Pose landmark coordinates
_____
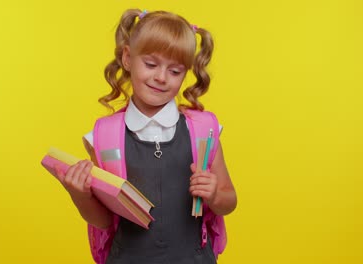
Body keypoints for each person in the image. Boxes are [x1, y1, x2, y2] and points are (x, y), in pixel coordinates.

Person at [54, 9, 237, 264]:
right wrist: (79, 194)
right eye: (151, 64)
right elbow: (104, 220)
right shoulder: (103, 137)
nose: (161, 78)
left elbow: (229, 200)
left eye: (175, 71)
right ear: (128, 58)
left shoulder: (204, 130)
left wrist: (216, 194)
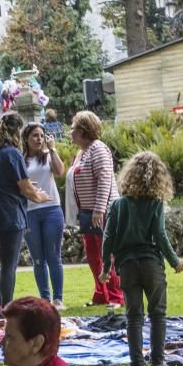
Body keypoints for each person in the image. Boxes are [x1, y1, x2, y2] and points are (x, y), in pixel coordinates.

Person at [100, 151, 183, 366]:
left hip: (127, 266)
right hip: (151, 265)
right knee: (158, 314)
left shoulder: (117, 205)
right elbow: (160, 236)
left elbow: (108, 237)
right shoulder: (155, 204)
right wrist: (174, 261)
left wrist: (106, 266)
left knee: (133, 317)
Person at [0, 112, 52, 323]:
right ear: (16, 131)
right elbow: (25, 187)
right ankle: (5, 311)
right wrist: (40, 196)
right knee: (10, 265)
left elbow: (0, 181)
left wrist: (27, 188)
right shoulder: (12, 153)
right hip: (9, 214)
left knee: (5, 262)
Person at [68, 110, 124, 309]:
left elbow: (105, 180)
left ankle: (117, 296)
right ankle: (101, 293)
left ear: (83, 131)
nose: (70, 131)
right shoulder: (82, 152)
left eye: (73, 128)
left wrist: (99, 210)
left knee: (108, 253)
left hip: (103, 211)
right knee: (93, 255)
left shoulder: (98, 149)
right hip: (87, 212)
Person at [21, 122, 67, 310]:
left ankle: (58, 298)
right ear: (26, 139)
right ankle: (45, 299)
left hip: (51, 209)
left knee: (54, 255)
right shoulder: (20, 159)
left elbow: (59, 171)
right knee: (38, 258)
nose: (39, 139)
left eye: (41, 136)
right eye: (34, 136)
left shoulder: (47, 156)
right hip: (30, 211)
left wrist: (53, 150)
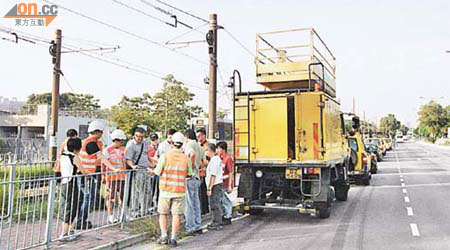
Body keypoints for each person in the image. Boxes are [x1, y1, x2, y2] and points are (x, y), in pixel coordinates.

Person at [148, 132, 193, 247]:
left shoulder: (165, 156)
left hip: (165, 190)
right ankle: (173, 238)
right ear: (182, 144)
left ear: (172, 143)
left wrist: (151, 171)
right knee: (176, 215)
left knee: (163, 213)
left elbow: (157, 172)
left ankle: (164, 236)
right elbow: (190, 174)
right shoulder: (186, 158)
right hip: (180, 191)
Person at [77, 120, 113, 230]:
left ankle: (81, 220)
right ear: (96, 132)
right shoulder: (91, 143)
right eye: (101, 132)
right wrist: (113, 168)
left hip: (85, 174)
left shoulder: (85, 142)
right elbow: (101, 157)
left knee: (84, 198)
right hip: (86, 175)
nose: (101, 135)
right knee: (88, 198)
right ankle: (81, 221)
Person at [60, 137, 87, 240]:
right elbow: (83, 171)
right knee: (71, 207)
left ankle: (70, 230)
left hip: (64, 182)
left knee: (65, 207)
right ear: (78, 148)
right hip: (72, 183)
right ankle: (65, 233)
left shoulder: (63, 156)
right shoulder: (74, 157)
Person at [125, 127, 152, 217]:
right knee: (137, 191)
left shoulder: (145, 144)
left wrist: (152, 163)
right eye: (138, 136)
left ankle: (144, 210)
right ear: (134, 135)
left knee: (147, 191)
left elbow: (147, 155)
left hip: (146, 169)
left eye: (141, 137)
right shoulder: (131, 145)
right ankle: (135, 211)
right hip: (137, 170)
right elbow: (128, 159)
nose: (139, 138)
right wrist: (133, 166)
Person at [102, 129, 127, 224]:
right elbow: (103, 164)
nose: (122, 143)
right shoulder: (107, 151)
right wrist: (104, 176)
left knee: (122, 197)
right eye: (121, 141)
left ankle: (122, 214)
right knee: (110, 198)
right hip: (111, 178)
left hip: (122, 177)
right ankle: (111, 215)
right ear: (116, 140)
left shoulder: (123, 150)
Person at [183, 129, 204, 236]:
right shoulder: (200, 146)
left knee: (189, 203)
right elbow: (204, 162)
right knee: (196, 202)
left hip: (189, 177)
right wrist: (197, 168)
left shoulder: (189, 144)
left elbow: (192, 154)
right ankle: (198, 225)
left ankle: (190, 227)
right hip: (197, 177)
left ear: (186, 137)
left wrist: (189, 168)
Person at [205, 143, 223, 230]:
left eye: (206, 151)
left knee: (214, 204)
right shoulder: (215, 160)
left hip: (215, 185)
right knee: (215, 203)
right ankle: (216, 221)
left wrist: (209, 188)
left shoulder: (215, 160)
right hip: (216, 184)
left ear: (209, 151)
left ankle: (217, 222)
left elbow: (213, 175)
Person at [217, 141, 234, 225]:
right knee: (221, 199)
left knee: (225, 200)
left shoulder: (228, 159)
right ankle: (225, 214)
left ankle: (228, 215)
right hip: (221, 182)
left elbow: (231, 172)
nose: (217, 150)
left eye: (219, 148)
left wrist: (230, 185)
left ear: (223, 149)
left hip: (226, 182)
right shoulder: (220, 158)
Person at [196, 128, 209, 215]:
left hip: (205, 172)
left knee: (203, 193)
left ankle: (204, 210)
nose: (198, 138)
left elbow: (207, 160)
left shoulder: (207, 146)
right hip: (199, 172)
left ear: (204, 135)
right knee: (200, 193)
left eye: (199, 136)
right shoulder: (198, 145)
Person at [148, 133, 160, 209]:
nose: (154, 141)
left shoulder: (160, 147)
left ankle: (158, 203)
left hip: (158, 169)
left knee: (159, 187)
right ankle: (151, 203)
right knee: (151, 188)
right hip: (151, 169)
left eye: (155, 139)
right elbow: (147, 158)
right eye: (152, 140)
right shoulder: (148, 148)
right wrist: (151, 164)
_____
Although the records above include pictures, the copy must contain only their exact text.

Result for this task
Body keypoints for each person in the image. Boxes are [x1, y1, x2, y2] and points are (x, y), in pixel coordinates.

Person at [54, 9, 237, 264]:
right wrist: (79, 194)
right eye: (151, 64)
right elbow: (104, 220)
right shoulder: (103, 137)
nose: (161, 78)
left elbow: (229, 200)
left eye: (175, 71)
right ear: (128, 58)
left shoulder: (204, 130)
left wrist: (216, 194)
Body keypoints for each person in the image. Boxes are [x1, y1, x2, y2] and points are (x, y), in pixel coordinates.

Person at [100, 151, 183, 366]:
left hip: (127, 266)
right hip: (151, 265)
right knee: (158, 314)
left shoulder: (117, 205)
right elbow: (160, 236)
left elbow: (108, 237)
right shoulder: (155, 204)
right wrist: (174, 261)
left wrist: (106, 266)
left knee: (133, 317)
Person at [0, 112, 52, 323]:
right ear: (16, 131)
right elbow: (25, 187)
right ankle: (5, 311)
right wrist: (40, 196)
right knee: (10, 265)
left elbow: (0, 181)
left wrist: (27, 188)
right shoulder: (12, 153)
right hip: (9, 214)
left knee: (5, 262)
Person at [68, 110, 124, 309]:
left elbow: (105, 180)
left ankle: (117, 296)
right ankle: (101, 293)
left ear: (83, 131)
nose: (70, 131)
right shoulder: (82, 152)
left eye: (73, 128)
left wrist: (99, 210)
left knee: (108, 253)
left hip: (103, 211)
right knee: (93, 255)
left shoulder: (98, 149)
right hip: (87, 212)
Person at [21, 122, 67, 310]:
left ankle: (58, 298)
right ear: (26, 139)
right ankle: (45, 299)
left hip: (51, 209)
left knee: (54, 255)
right shoulder: (20, 159)
left elbow: (59, 171)
right knee: (38, 258)
nose: (39, 139)
left eye: (41, 136)
right eye: (34, 136)
left shoulder: (47, 156)
right hip: (30, 211)
left wrist: (53, 150)
Body keypoints for each person in the image. Boxes are [x1, y1, x2, y2] and points are (x, y), in pixel coordinates.

Person at [148, 132, 193, 247]:
left shoulder: (165, 156)
left hip: (165, 190)
right ankle: (173, 238)
right ear: (182, 144)
left ear: (172, 143)
left wrist: (151, 171)
right knee: (176, 215)
left knee: (163, 213)
left elbow: (157, 172)
left ankle: (164, 236)
right elbow: (190, 174)
right shoulder: (186, 158)
right hip: (180, 191)
Person at [77, 120, 113, 230]:
left ankle: (81, 220)
right ear: (96, 132)
right shoulder: (91, 143)
right eye: (101, 132)
right wrist: (113, 168)
left hip: (85, 174)
left shoulder: (85, 142)
right elbow: (101, 157)
left knee: (84, 198)
right hip: (86, 175)
nose: (101, 135)
right knee: (88, 198)
right ankle: (81, 221)
Person at [60, 137, 87, 240]:
right elbow: (83, 171)
right knee: (71, 207)
left ankle: (70, 230)
left hip: (64, 182)
left knee: (65, 207)
right ear: (78, 148)
right hip: (72, 183)
right ankle: (65, 233)
left shoulder: (63, 156)
right shoulder: (74, 157)
Person at [125, 127, 152, 217]:
right knee: (137, 191)
left shoulder: (145, 144)
left wrist: (152, 163)
right eye: (138, 136)
left ankle: (144, 210)
right ear: (134, 135)
left knee: (147, 191)
left elbow: (147, 155)
left hip: (146, 169)
left eye: (141, 137)
right shoulder: (131, 145)
right ankle: (135, 211)
right hip: (137, 170)
right elbow: (128, 159)
nose: (139, 138)
right wrist: (133, 166)
Person at [102, 129, 127, 224]:
right elbow: (103, 164)
nose: (122, 143)
right shoulder: (107, 151)
right wrist: (104, 176)
left knee: (122, 197)
right eye: (121, 141)
left ankle: (122, 214)
right knee: (110, 198)
right hip: (111, 178)
left hip: (122, 177)
right ankle: (111, 215)
right ear: (116, 140)
left shoulder: (123, 150)
Person at [183, 129, 204, 236]:
right shoulder: (200, 146)
left knee: (189, 203)
right elbow: (204, 162)
right knee: (196, 202)
left hip: (189, 177)
right wrist: (197, 168)
left shoulder: (189, 144)
left elbow: (192, 154)
right ankle: (198, 225)
left ankle: (190, 227)
right hip: (197, 177)
left ear: (186, 137)
left wrist: (189, 168)
Person at [205, 143, 223, 230]:
left eye: (206, 151)
left knee: (214, 204)
right shoulder: (215, 160)
left hip: (215, 185)
right knee: (215, 203)
right ankle: (216, 221)
left wrist: (209, 188)
left shoulder: (215, 160)
right hip: (216, 184)
left ear: (209, 151)
left ankle: (217, 222)
left elbow: (213, 175)
Person at [217, 141, 234, 225]:
right knee: (221, 199)
left knee: (225, 200)
left shoulder: (228, 159)
right ankle: (225, 214)
left ankle: (228, 215)
right hip: (221, 182)
left elbow: (231, 172)
nose: (217, 150)
left eye: (219, 148)
left wrist: (230, 185)
left ear: (223, 149)
left hip: (226, 182)
right shoulder: (220, 158)
Person at [196, 128, 209, 215]:
left hip: (205, 172)
left knee: (203, 193)
left ankle: (204, 210)
nose: (198, 138)
left elbow: (207, 160)
left shoulder: (207, 146)
right hip: (199, 172)
left ear: (204, 135)
right knee: (200, 193)
left eye: (199, 136)
right shoulder: (198, 145)
Person at [148, 133, 160, 209]:
nose: (154, 141)
left shoulder: (160, 147)
left ankle: (158, 203)
left hip: (158, 169)
left knee: (159, 187)
right ankle: (151, 203)
right knee: (151, 188)
right hip: (151, 169)
left eye: (155, 139)
right elbow: (147, 158)
right eye: (152, 140)
right shoulder: (148, 148)
right wrist: (151, 164)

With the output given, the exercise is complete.